The TTP then conducts the feature alignment. The alignments obtained are then forwarded to the workers, which are used to generate the aligned datasets across all workers. The aligned dataset is then loaded into each worker’s WSSW when it is instantiated. It also opens up each worker's specified ports to listen for incoming WebSocket connections from the TTP.

Subsequently, for each worker, the TTP instantiates a PySyft WebsocketClientWorker(WSCW), which is to complete the TTP’s WebSocket handshake with the worker. When the handshake is established, the TTP’s WSCW can be used to control the behaviour of the worker’s WSSW without seeing the worker’s data. With this, a federated grid is established.
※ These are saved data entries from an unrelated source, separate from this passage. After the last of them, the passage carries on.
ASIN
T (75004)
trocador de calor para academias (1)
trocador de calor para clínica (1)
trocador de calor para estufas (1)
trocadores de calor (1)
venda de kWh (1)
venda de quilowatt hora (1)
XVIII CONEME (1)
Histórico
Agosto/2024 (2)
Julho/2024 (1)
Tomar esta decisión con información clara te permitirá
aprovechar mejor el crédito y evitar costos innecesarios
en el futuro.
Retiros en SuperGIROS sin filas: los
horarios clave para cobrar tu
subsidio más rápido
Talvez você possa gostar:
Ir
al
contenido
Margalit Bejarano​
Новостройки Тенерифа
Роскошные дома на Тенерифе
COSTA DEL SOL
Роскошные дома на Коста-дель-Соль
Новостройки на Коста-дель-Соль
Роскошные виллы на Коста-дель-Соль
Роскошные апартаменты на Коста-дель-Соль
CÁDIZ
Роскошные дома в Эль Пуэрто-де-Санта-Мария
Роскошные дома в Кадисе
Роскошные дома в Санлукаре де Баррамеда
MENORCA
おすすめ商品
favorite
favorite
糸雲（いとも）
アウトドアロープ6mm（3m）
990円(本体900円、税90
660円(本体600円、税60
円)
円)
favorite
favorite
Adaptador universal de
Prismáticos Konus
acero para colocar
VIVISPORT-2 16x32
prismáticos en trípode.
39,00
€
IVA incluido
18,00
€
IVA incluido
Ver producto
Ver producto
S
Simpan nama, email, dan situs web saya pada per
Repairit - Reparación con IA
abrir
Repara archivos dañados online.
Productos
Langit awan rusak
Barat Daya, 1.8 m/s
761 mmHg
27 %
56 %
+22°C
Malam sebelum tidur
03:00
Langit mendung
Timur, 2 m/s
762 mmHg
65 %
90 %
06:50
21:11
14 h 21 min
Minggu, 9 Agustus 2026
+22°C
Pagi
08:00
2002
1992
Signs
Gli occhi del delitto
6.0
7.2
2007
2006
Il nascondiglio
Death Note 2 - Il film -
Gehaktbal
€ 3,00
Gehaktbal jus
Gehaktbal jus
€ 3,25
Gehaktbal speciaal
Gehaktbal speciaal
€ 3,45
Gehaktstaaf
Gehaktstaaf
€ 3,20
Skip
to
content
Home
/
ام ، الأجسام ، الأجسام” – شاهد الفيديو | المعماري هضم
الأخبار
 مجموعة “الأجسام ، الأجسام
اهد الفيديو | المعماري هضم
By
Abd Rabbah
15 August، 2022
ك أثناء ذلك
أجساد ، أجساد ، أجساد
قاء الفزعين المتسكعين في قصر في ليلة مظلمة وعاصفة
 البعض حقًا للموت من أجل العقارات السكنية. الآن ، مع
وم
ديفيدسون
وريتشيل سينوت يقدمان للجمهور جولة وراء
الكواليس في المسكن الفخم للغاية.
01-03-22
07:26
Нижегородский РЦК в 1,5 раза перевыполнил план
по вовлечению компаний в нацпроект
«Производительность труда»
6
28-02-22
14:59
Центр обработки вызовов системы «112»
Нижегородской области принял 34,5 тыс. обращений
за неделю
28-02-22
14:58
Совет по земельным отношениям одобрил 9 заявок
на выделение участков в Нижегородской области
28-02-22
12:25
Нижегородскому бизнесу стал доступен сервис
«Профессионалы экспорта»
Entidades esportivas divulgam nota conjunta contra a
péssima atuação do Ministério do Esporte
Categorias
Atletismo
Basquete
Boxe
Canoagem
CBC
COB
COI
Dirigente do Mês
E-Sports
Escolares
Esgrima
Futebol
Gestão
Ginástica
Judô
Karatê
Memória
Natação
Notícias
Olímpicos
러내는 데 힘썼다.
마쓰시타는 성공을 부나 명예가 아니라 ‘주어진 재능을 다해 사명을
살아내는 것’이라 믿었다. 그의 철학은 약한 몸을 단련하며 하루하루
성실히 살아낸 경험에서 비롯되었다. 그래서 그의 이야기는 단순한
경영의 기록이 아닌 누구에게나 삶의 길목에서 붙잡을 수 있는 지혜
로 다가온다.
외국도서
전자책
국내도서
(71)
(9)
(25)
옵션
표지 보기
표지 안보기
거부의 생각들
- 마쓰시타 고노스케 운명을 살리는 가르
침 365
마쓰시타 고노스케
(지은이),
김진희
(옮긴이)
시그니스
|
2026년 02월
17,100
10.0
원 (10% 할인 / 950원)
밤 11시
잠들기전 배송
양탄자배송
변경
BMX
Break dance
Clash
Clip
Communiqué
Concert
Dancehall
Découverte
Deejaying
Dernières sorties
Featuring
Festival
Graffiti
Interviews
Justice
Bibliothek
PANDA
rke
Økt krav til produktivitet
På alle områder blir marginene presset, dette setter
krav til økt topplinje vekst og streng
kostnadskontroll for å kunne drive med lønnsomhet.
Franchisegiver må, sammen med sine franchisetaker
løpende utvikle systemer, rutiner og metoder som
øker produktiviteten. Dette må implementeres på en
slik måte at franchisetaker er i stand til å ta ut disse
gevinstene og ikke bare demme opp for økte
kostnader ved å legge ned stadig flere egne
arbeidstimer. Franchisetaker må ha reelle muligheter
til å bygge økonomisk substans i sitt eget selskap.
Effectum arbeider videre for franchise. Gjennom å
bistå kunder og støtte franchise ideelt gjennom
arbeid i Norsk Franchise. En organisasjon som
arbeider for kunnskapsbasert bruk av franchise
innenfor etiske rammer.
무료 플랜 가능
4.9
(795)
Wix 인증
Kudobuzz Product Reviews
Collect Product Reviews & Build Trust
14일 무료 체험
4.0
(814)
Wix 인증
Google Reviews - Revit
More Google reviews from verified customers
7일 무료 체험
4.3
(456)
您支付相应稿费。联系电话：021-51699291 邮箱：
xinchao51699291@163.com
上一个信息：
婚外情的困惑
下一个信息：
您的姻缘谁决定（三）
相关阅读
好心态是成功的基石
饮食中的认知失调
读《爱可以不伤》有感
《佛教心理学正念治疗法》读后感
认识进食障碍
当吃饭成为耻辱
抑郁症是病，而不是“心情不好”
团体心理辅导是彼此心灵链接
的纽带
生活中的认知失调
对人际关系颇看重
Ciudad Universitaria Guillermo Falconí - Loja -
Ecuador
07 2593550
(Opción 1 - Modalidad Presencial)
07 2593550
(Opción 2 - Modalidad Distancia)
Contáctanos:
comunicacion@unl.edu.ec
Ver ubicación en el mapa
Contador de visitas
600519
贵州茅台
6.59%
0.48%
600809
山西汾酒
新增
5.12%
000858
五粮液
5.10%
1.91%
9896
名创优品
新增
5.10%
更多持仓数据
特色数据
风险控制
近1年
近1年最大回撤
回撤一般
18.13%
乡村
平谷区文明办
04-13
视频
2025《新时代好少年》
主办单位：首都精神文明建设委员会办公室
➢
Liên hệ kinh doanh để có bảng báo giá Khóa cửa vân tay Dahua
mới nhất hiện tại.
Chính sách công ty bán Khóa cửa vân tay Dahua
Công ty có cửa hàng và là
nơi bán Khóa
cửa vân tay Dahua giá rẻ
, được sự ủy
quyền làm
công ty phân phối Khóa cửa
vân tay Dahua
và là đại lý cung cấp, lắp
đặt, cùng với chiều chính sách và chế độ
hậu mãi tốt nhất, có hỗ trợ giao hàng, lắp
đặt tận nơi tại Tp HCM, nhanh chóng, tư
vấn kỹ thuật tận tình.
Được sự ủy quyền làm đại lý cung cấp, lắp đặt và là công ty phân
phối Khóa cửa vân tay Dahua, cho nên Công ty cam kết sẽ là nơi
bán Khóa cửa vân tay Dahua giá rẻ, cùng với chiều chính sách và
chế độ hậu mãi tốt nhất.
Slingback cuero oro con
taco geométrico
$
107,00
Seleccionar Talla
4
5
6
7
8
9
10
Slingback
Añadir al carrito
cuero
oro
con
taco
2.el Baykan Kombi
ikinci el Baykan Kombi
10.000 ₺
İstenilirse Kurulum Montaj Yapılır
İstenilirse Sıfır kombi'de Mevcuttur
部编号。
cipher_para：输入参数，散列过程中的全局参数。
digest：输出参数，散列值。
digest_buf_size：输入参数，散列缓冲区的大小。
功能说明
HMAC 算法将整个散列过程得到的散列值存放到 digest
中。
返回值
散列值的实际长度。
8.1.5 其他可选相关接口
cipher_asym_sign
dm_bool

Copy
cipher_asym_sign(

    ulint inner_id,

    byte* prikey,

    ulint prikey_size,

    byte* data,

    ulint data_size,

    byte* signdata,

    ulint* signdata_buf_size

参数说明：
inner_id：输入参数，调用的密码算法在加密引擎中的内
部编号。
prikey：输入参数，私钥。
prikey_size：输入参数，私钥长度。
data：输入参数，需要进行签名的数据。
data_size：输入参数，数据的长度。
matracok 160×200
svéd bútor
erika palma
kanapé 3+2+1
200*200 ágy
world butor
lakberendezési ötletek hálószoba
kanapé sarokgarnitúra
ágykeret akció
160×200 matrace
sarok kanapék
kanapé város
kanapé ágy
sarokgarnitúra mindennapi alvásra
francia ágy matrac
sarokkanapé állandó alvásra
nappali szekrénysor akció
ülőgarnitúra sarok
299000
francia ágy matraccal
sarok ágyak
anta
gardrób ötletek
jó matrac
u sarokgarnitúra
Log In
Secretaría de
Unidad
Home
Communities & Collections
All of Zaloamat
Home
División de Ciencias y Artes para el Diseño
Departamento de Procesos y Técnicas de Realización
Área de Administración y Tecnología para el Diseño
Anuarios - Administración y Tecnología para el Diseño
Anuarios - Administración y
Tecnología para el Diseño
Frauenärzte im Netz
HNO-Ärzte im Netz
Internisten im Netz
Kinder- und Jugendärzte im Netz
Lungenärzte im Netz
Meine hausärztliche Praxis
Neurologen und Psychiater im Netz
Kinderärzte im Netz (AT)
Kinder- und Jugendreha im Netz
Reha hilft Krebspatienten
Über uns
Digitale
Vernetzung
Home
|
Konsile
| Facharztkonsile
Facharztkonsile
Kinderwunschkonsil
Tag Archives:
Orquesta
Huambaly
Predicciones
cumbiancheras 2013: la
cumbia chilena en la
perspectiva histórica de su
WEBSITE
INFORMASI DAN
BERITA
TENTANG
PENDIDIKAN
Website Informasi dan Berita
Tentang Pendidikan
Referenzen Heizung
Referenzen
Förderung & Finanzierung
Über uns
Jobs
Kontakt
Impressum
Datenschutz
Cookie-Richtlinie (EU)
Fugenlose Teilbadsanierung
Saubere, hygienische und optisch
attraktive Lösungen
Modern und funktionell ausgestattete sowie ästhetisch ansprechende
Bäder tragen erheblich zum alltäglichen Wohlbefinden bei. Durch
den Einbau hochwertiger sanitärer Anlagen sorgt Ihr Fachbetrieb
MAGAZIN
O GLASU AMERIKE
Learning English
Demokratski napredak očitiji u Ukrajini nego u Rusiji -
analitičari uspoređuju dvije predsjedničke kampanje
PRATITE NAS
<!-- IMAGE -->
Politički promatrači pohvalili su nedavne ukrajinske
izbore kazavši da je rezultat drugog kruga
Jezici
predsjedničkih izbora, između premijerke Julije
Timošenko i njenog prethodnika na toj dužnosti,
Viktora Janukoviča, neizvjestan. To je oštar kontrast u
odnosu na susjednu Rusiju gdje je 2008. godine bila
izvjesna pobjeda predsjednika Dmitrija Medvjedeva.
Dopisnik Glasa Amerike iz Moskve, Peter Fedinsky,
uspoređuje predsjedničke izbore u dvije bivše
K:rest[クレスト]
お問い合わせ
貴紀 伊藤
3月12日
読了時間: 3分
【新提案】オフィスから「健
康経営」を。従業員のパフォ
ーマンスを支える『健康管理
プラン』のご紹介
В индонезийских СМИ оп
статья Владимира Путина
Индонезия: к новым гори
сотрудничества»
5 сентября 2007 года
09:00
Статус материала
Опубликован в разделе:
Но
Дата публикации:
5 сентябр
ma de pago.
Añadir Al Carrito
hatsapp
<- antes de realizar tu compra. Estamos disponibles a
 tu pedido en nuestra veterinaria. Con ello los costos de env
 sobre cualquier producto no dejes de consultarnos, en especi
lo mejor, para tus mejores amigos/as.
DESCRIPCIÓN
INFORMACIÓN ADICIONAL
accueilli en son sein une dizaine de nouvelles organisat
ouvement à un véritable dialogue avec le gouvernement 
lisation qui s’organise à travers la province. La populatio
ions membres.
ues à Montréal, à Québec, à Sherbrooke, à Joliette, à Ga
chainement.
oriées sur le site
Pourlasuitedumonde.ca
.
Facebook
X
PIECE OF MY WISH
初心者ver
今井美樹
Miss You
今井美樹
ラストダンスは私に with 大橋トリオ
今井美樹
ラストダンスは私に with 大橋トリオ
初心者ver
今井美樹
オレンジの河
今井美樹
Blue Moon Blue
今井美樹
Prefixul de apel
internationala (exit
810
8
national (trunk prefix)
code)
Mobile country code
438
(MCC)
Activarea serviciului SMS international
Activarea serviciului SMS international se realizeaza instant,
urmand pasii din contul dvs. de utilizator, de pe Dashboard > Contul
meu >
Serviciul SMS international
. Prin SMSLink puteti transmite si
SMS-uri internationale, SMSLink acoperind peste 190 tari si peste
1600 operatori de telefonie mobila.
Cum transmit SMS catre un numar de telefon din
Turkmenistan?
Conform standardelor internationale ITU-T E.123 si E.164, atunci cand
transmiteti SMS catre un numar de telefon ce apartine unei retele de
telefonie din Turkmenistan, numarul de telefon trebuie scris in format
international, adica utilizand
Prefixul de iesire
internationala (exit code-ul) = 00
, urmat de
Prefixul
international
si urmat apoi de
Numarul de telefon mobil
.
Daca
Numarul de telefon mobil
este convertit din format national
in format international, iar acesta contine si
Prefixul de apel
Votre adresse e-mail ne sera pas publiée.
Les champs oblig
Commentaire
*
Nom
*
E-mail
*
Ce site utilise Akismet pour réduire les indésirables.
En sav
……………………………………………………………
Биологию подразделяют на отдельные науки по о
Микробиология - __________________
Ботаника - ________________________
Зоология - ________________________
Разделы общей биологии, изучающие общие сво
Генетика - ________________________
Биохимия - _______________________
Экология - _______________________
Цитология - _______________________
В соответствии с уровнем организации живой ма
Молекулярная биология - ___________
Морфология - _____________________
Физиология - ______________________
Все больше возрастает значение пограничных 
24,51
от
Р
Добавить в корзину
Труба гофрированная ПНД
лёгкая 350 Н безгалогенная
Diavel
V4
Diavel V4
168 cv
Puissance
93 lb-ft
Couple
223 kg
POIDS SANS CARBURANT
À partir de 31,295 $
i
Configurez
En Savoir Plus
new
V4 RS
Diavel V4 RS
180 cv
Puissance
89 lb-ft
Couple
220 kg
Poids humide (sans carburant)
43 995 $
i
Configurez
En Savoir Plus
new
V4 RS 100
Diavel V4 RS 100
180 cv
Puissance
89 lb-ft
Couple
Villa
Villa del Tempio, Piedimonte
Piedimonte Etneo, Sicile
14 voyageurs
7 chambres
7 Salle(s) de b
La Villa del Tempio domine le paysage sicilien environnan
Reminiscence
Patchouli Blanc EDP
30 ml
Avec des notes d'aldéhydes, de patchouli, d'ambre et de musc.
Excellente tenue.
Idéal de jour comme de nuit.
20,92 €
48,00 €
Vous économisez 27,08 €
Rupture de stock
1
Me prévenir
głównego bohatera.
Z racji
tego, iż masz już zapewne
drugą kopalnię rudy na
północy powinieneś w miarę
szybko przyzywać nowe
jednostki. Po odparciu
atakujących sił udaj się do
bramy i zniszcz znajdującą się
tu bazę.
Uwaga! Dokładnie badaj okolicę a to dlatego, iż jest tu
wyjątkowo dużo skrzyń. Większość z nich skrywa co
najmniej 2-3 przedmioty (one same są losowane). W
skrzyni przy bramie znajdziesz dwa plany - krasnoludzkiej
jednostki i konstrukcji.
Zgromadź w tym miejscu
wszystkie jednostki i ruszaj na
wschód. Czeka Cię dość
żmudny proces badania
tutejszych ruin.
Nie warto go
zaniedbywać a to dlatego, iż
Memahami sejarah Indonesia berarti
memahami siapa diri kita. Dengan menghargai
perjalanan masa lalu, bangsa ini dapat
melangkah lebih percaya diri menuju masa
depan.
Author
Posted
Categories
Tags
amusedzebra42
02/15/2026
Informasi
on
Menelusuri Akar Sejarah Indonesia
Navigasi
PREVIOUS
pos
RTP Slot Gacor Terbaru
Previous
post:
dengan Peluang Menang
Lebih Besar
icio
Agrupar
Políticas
Now the federated training starts. The global model architecture is fetched from the experiment definition. Likewise, the registered hyper-parameters are fetched from the run definition. Pointers to training data are obtained by searching for all datasets tagged for training (i.e. "train" tag). During the training, TTP uses its WSCWs, which are connected to different workers’ WSSW, to coordinate the training, i.e. sending losses and gradients between TTP and workers to update the global model.

Once training is done, the final global and local models are exported. The federated grid will be dismantled. This is done by first destroying all WSCWs, closing all active WebSocket connections. The TTP then uses the connection information provided by the workers once more to send termination commands over via the REST API, which destroys their respective WSSWs and reclaims resources. Now the federated grid is dismantled, and training completes fully.


In this phase, it is mainly for the participants to evaluate the performance of the trained model with already-registered evaluation data or conduct inference with new data.

In this phase, the federated grid defined in the registration phase is recreated. Datasets with "evaluate" tag are retrieved from the federated grid. The global model is switched to evaluation mode (i.e. no weight update is happening), and is used to obtain inference results on the retrieved evaluation data across all participants. Once inference results are obtained, they are stored local at each worker. Subsequently, performance metrics are computed locally at each worker and sent back to the TTP for aggregation.

After these are completed, the federated grid is dismantled again with the same mechanism as described in the training phase.